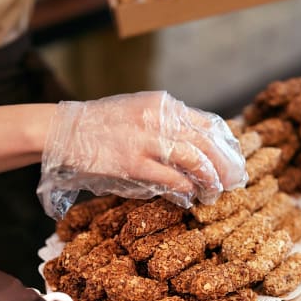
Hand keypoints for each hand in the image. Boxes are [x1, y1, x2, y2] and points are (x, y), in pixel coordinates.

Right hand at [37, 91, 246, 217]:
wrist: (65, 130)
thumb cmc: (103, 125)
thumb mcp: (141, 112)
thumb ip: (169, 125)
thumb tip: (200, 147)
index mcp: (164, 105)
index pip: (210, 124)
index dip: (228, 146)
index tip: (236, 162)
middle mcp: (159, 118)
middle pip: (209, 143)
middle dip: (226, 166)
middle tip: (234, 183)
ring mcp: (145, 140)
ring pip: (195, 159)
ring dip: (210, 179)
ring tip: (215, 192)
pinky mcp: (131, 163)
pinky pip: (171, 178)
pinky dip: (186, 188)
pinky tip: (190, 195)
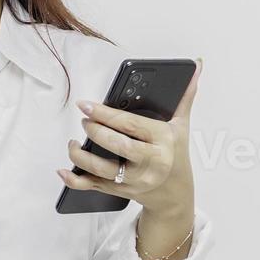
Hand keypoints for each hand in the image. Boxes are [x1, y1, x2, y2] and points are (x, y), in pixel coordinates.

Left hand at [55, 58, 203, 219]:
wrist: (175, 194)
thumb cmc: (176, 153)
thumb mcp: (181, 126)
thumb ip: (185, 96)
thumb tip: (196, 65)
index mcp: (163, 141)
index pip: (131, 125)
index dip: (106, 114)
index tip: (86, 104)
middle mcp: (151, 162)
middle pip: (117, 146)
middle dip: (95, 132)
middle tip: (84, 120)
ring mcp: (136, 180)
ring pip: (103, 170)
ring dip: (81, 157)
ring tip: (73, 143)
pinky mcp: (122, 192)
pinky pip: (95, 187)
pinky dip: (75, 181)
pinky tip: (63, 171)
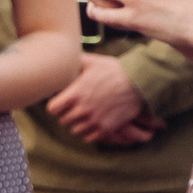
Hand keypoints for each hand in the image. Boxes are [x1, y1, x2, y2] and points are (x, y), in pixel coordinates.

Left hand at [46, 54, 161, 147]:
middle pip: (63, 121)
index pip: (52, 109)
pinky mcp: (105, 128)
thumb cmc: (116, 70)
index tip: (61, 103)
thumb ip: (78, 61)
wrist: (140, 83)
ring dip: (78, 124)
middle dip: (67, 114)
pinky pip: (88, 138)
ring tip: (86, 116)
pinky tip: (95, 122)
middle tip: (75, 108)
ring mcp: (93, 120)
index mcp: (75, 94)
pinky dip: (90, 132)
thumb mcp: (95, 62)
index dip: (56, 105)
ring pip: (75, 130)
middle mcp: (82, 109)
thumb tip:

=-=-=-=-=

• [Exercise]: Only the lines from the one containing "pinky tip: (95, 122)" through the last line of the records above are to be reproduced, exactly and with both ends included.

• [Response to the task]:
pinky tip: (95, 122)
middle tip: (75, 108)
ring mcp: (93, 120)
index mcp: (75, 94)
pinky dip: (90, 132)
thumb mcp: (95, 62)
index dip: (56, 105)
ring pip: (75, 130)
middle mcp: (82, 109)
thumb tip:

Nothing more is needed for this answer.